I've been TUPE-ed twice, in 2007 and 2012. In both cases I was working for smallish IT companies that got gobbled up by huge ones. Both times I was amongst the staff they wanted to keep, and both times it played out the same way in terms of benefits.

The small companies provided rather minimal benefit packages, but pretty good pay to make up for it. Once we got acquired our pay couldn't be cut, but our benefits improved significantly because the big boys tend to have decent pension schemes and so on that apply across all UK employees.
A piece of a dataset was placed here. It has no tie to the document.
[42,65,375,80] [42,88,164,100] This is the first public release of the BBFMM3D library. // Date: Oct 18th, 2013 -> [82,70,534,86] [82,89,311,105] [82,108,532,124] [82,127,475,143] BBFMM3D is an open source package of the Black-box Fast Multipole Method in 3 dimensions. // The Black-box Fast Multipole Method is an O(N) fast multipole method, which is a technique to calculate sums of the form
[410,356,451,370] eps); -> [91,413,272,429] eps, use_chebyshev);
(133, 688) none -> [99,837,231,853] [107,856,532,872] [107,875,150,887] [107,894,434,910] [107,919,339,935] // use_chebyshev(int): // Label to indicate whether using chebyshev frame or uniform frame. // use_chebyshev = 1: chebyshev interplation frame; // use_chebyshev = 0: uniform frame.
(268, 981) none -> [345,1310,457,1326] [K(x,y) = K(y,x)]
Not representative by the looks of the comments so far, but it does happen.

Could tiny ebooks really upset the mighty Apple cart?

idiotsavant

Re: Is this a quote or an opinion? Either way it is wrong.

It's not wrong.

You are right to point out that in the short term the publishers didn't lose out because Amazon chose to discount so aggressively, only other book retailers. But it was the publishers that drove the change to an agency pricing model, because they were worried about the long term, specifically how their relationship with Amazon would change as it captured more and more of the market, and how the public's perception of the value of a book would change once everyone got used to the cheap prices Amazon was charging under the wholesale model.

This whole argument first came out publically when Amazon and Macmillan fell out in early 2010. There's lots of good commentary written about it and what it means if you Google for that story.